* [LIST OF TASKS]:
a: In the news article about Illinois paying for early intervention services, through what does Comptroller Munger say the services can be paid?
b: Continue the news article about Illinois paying for early intervention services, starting right after its final sentence.

====== GIVEN PASSAGE ======

Munger: State will pay to help young kids with disabilities
Illinois will start paying for a program to help care for young children with disabilities, Illinois Comptroller Leslie Munger announced Wednesday.
The early intervention service is one of many on the list of state programs not getting money since July 1 as Gov. Bruce Rauner and Democratic lawmakers battle over the state budget.
But Munger said Wednesday that the services can be paid through a federal consent decree, and she said she'll start the process of arranging for the payments.
"I know the tremendous benefits that early intervention services can provide to our delayed and disabled infants and toddlers," Munger said in a statement. "And I was extremely concerned when I learned many providers would likely be suspending their vital therapeutic services at the end of this month."
The services help infant and toddlers with disabilities, and the state helps pay for the care. But when the state isn't making payments to local organizations that provide the services, they risk having to close their doors. The nonprofits often don't operate with large cash reserves to hold them over.

====== RECORDS ======

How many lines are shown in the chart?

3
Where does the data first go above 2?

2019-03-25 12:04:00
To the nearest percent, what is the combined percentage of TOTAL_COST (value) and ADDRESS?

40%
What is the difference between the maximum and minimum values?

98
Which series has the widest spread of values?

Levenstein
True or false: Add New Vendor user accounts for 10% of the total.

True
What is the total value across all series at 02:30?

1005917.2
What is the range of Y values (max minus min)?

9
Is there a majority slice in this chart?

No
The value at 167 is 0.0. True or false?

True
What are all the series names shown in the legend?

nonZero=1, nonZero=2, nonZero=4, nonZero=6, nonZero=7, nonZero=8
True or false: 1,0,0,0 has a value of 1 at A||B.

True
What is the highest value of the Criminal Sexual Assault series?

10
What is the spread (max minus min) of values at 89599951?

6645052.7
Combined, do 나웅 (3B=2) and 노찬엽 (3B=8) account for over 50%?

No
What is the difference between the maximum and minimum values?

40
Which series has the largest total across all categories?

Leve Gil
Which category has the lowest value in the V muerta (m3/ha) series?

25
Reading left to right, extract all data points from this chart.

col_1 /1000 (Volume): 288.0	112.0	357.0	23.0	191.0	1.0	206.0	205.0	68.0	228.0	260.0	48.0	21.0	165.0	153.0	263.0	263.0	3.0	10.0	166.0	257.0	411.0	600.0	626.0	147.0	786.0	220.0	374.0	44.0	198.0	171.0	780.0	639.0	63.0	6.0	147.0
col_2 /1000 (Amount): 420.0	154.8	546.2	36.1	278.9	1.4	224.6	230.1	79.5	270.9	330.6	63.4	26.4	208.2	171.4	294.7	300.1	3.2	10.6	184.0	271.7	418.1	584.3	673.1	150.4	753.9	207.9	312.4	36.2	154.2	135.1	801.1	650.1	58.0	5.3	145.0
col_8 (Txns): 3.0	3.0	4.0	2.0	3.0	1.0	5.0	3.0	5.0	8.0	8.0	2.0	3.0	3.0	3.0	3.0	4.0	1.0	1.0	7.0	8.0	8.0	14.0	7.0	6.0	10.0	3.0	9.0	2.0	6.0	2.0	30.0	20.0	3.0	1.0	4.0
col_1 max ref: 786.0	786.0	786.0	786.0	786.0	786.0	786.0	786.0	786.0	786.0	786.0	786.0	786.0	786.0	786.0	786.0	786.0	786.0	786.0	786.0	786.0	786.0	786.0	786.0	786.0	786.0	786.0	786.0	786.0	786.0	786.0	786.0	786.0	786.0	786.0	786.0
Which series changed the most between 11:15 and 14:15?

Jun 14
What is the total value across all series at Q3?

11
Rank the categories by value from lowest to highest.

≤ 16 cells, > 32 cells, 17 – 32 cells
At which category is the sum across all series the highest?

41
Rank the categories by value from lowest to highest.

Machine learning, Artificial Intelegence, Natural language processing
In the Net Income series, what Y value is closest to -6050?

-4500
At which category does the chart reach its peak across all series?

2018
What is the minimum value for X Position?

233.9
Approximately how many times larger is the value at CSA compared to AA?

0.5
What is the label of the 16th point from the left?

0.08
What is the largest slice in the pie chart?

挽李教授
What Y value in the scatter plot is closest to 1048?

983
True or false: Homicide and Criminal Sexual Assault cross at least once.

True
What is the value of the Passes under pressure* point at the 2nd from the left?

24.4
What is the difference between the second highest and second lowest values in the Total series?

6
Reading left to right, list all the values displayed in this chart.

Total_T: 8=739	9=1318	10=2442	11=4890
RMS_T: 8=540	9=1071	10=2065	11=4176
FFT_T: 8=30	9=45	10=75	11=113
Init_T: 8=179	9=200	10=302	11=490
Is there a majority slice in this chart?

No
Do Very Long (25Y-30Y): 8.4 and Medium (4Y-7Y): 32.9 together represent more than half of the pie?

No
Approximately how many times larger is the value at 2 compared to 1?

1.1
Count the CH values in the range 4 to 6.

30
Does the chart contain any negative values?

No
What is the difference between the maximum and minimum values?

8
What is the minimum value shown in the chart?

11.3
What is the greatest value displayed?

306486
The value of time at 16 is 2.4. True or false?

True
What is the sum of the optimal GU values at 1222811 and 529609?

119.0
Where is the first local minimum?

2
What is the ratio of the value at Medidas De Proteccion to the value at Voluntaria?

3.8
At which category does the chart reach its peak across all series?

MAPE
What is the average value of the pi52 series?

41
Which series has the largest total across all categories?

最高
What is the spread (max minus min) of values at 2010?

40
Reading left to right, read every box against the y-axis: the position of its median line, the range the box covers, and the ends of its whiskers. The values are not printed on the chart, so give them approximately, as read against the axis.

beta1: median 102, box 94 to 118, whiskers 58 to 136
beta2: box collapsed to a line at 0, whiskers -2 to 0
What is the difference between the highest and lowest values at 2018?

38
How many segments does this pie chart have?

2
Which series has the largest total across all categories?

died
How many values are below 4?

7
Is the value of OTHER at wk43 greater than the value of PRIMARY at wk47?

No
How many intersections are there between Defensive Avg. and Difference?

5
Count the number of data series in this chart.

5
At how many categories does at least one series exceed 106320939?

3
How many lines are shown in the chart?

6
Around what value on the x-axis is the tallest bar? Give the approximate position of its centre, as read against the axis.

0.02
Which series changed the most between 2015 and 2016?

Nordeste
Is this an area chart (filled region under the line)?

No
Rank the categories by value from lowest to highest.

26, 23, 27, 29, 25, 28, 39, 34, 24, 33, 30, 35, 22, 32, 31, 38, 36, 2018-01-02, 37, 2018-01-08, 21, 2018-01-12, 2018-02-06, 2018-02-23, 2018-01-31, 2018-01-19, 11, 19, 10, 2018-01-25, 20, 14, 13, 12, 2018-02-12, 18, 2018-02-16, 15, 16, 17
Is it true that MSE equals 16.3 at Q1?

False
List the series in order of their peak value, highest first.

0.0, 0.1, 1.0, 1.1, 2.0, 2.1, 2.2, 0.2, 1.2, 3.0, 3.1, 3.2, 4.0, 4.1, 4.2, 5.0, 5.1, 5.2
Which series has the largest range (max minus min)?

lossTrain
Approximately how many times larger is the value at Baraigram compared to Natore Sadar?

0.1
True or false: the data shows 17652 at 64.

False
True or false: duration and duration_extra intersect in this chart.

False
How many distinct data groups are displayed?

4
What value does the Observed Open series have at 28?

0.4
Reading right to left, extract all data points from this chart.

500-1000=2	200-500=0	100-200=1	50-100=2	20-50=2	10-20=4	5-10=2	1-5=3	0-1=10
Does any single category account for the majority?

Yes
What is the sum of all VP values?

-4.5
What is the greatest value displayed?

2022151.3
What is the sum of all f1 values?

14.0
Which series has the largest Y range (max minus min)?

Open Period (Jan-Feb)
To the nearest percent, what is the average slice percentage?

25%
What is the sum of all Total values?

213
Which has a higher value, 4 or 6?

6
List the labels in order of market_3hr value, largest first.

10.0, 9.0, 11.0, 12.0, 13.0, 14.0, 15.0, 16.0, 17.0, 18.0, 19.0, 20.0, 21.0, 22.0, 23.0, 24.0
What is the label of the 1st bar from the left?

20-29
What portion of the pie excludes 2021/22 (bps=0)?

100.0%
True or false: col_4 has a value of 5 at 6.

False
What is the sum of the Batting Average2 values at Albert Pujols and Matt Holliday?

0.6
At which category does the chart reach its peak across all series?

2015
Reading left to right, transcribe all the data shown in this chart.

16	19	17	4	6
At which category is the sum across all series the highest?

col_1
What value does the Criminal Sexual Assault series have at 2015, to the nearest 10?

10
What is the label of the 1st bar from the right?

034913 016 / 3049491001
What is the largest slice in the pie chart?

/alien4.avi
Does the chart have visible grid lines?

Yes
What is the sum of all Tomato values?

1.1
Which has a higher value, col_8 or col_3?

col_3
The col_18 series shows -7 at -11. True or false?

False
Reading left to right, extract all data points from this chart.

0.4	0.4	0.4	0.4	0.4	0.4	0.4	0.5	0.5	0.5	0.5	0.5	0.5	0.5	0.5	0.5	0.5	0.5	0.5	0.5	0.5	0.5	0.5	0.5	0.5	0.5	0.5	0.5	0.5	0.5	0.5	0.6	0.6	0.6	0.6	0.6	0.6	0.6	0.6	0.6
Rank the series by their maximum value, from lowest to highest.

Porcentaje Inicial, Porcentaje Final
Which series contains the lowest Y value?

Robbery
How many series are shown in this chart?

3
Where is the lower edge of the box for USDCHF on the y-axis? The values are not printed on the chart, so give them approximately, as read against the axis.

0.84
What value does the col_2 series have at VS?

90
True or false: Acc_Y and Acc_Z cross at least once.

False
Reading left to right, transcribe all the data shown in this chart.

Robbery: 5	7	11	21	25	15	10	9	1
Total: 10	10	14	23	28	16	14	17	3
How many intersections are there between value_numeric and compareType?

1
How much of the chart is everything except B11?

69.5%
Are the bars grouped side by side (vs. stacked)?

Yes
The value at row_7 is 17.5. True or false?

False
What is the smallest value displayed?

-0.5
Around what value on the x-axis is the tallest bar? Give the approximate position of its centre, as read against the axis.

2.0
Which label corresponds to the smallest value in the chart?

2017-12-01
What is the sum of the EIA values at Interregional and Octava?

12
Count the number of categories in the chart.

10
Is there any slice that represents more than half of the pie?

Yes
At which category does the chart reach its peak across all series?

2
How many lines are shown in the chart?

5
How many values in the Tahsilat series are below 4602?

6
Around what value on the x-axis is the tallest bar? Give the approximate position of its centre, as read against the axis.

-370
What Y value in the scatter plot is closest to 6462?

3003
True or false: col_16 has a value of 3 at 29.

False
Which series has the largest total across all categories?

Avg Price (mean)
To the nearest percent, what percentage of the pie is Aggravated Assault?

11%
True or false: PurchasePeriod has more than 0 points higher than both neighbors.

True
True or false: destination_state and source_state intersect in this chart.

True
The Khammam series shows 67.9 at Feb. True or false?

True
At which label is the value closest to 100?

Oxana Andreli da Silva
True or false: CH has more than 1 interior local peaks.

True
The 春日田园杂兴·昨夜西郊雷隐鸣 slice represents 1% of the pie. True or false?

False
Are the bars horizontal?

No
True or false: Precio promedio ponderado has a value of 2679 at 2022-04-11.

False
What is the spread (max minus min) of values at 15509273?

======

* [ANSWERS PROVIDED]:
a: A federal consent decree.

b:
Algonquin therapist Nicole Molinaro, who was profiled with her young clients in Sunday's Daily Herald, said she hadn't heard of Munger's announcement yet and said it can be hard for local providers to get good information from the state.
"Maybe it's working, finally," Molinaro said.
Still, it's unclear how fast the money will come. Munger's office said it'll pay vouchers from the state Department of Human Services when they arrive at her office and that she's setting up accounts so checks can go out.
State Rep. David McSweeney, a Barrington Hills Republican, said he called Molinaro and others Sunday and Monday and deemed Munger's announcement a rare bit of good news during the ongoing budget impasse.
The state has been making payments despite not having a budget because a handful of lawsuits and federal decrees are requiring Illinois to pay for a wide range of services, from employee payroll to some programs that take care of people with disabilities.
Munger has warned that those court decisions are spending more money than the state is set to take in and has projected Illinois to have a deficit of more than $8 billion at the end of the year if Rauner and lawmakers don't craft a spending plan soon.
The Illinois House is set to return to Springfield next week, but no serious proposal to end the standoff is being considered. Molinaro is among the advocates planning to rally at the Capitol next week.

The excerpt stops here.